Extracted page text data:
______
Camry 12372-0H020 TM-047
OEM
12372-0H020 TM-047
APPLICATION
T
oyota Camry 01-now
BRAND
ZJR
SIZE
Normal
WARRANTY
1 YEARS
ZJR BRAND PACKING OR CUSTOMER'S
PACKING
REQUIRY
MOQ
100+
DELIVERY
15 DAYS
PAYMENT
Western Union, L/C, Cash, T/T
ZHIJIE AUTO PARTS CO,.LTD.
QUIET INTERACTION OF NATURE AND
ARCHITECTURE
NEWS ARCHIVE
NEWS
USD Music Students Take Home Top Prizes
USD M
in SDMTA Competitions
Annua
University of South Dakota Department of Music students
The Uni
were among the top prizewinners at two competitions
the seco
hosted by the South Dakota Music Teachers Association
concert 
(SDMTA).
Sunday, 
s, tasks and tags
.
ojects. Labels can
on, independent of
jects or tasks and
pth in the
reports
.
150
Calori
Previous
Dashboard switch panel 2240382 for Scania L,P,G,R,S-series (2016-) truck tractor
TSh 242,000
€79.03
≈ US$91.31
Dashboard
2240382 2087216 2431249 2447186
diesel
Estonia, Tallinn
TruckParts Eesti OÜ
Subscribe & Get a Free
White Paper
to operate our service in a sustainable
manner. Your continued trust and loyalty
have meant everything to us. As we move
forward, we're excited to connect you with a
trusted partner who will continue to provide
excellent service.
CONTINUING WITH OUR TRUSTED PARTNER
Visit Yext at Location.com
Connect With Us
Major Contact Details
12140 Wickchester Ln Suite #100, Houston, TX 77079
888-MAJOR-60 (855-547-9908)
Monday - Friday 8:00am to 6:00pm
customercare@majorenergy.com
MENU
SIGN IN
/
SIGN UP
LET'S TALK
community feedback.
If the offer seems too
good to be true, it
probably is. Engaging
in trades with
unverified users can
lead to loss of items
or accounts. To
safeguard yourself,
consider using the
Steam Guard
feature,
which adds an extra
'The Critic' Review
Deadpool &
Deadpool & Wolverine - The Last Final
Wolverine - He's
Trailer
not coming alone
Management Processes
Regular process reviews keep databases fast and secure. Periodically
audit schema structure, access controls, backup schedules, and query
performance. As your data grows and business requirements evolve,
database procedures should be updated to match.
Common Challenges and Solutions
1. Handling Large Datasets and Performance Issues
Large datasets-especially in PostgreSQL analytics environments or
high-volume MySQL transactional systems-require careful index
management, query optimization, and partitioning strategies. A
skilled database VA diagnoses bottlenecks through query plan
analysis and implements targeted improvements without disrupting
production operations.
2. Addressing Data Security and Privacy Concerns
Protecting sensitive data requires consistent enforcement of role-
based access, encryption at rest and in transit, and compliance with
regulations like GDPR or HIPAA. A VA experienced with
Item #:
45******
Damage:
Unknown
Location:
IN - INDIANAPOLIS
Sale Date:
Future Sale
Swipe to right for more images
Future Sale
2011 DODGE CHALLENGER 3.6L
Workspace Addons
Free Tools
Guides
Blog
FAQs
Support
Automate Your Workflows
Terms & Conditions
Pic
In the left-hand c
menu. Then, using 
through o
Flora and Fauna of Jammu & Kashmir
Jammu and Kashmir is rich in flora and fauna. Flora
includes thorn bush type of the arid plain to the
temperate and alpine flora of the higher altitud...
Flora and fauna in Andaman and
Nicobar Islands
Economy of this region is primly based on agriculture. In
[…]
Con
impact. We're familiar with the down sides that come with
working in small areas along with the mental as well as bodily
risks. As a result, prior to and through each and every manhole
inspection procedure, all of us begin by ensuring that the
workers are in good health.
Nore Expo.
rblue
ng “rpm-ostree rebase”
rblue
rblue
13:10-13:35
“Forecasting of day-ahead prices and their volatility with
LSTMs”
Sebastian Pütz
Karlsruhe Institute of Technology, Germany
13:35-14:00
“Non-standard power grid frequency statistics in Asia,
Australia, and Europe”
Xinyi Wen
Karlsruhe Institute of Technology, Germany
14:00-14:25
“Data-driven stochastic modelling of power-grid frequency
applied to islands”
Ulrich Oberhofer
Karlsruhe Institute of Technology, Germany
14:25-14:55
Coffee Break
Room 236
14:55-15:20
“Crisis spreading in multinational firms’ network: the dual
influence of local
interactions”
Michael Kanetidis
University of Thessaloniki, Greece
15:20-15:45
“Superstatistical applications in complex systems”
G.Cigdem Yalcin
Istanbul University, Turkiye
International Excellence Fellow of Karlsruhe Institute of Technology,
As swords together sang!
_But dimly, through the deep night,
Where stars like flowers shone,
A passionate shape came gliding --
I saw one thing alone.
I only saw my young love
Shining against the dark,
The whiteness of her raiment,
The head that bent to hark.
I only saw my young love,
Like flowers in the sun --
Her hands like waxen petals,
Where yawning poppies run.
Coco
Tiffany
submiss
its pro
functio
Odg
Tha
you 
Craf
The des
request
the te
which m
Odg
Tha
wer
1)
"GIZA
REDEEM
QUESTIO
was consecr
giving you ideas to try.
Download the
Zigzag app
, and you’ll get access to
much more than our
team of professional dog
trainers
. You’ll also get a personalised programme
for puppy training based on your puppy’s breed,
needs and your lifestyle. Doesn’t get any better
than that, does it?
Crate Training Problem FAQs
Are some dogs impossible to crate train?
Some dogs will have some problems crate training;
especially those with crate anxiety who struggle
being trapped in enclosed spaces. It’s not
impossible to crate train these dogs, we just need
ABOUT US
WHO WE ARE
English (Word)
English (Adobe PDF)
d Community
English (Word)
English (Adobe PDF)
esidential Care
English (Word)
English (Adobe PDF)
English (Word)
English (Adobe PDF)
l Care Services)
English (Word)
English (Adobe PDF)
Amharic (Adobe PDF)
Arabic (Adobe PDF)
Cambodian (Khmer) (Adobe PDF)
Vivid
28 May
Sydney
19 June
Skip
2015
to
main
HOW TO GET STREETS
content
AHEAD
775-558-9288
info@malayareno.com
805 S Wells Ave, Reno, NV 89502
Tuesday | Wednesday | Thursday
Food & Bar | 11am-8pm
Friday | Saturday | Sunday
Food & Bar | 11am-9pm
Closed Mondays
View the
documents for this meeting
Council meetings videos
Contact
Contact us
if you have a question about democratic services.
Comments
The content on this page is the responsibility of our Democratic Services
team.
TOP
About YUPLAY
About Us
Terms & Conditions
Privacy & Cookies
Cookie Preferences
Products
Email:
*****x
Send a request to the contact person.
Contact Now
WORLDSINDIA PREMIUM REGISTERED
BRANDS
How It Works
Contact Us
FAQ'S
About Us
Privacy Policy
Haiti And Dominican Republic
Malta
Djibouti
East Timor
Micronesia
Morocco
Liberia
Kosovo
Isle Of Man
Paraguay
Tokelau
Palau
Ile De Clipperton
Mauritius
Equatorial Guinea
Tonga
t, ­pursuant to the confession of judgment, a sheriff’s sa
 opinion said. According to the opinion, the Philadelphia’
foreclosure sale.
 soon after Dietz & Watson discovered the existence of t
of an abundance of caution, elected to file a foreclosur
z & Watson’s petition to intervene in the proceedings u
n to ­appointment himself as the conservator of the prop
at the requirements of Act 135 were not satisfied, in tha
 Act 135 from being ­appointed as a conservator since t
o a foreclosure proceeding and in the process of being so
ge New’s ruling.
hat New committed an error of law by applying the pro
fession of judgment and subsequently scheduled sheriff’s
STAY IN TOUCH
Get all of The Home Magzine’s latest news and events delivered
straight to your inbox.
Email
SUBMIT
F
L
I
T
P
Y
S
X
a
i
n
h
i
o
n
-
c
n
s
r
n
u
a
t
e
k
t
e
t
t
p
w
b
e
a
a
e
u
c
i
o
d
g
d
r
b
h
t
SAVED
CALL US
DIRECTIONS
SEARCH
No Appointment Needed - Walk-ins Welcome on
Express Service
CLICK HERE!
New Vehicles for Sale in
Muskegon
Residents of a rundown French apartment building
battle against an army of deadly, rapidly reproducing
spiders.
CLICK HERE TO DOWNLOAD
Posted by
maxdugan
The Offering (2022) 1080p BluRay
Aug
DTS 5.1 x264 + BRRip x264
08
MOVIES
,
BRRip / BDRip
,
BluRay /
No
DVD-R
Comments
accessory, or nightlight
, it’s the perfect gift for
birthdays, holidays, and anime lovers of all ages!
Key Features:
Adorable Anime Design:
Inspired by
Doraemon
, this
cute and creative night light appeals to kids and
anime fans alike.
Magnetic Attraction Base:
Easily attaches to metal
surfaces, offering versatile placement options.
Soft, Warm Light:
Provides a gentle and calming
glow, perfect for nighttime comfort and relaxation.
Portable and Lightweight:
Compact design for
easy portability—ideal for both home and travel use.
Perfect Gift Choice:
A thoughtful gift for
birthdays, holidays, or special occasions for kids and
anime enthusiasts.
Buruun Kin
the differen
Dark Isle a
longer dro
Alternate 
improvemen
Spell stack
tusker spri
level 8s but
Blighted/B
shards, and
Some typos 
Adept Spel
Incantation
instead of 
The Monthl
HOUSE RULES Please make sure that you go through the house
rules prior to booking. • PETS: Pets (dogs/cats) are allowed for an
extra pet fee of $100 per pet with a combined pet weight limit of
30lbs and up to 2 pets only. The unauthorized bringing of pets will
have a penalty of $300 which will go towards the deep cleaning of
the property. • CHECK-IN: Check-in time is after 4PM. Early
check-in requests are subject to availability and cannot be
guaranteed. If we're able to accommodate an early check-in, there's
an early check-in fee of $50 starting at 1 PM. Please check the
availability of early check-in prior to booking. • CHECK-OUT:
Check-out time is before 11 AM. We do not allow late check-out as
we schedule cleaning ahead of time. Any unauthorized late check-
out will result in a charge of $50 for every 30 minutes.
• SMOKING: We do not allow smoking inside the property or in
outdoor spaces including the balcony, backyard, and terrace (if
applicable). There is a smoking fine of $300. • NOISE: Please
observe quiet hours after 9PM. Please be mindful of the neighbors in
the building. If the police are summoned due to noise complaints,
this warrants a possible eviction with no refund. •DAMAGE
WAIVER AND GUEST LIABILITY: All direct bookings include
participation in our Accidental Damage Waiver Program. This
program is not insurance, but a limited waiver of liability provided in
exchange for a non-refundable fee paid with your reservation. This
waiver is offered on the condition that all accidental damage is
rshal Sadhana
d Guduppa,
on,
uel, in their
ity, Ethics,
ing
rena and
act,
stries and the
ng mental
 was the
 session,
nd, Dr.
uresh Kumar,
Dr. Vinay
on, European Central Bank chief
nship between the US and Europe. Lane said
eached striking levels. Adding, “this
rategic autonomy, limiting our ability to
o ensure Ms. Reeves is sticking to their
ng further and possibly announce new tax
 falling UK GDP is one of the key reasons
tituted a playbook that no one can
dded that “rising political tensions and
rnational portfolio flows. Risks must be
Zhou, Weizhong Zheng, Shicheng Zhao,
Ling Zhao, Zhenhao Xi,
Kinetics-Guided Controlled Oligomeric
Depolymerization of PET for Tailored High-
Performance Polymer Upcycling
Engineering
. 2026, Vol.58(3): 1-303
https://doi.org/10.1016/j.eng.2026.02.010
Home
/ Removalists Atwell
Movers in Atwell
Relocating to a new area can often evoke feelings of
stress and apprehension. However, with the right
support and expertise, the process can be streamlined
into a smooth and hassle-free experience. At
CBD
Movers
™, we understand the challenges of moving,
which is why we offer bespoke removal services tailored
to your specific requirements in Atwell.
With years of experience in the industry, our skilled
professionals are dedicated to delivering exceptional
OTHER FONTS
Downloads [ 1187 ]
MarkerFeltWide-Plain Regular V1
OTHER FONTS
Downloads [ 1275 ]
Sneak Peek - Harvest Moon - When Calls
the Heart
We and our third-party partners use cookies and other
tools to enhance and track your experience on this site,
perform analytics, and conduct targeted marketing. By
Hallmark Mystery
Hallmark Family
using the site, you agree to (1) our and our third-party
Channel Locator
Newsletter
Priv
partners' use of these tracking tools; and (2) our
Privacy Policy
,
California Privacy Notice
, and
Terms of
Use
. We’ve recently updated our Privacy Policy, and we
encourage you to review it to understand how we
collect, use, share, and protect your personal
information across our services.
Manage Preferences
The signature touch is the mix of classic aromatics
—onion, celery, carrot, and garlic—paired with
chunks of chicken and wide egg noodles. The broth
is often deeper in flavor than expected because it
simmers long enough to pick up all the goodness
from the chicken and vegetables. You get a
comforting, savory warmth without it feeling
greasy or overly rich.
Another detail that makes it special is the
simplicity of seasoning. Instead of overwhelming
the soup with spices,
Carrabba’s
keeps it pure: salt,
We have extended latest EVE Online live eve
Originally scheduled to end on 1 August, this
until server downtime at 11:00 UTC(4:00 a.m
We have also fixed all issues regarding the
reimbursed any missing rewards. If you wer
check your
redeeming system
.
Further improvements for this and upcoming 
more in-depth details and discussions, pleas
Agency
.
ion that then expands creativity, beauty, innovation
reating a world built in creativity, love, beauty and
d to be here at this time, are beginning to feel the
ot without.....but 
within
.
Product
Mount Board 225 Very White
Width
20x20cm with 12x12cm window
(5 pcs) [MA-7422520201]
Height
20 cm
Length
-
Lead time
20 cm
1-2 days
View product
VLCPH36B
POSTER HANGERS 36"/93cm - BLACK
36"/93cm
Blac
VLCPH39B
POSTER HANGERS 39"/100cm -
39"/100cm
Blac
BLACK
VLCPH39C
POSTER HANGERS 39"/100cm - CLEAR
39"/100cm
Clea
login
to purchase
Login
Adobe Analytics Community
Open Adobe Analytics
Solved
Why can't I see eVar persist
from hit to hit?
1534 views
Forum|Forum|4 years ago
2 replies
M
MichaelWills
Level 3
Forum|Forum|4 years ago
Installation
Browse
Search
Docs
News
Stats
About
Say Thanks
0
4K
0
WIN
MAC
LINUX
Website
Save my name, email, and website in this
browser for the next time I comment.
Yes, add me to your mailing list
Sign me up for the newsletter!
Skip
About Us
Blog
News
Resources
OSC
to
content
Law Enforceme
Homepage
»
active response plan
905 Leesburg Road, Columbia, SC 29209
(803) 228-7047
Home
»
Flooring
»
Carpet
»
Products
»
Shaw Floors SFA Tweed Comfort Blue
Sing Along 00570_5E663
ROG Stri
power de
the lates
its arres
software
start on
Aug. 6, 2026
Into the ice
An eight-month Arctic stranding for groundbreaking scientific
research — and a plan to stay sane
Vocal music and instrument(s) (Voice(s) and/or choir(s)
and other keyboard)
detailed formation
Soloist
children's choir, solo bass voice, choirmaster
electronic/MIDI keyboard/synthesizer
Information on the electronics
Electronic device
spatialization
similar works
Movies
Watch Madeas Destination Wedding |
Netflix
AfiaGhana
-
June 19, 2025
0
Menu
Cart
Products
______
- Exercise instructions -
Find the lines above that contain "conservator" and report their number, without comment.

- Response -
2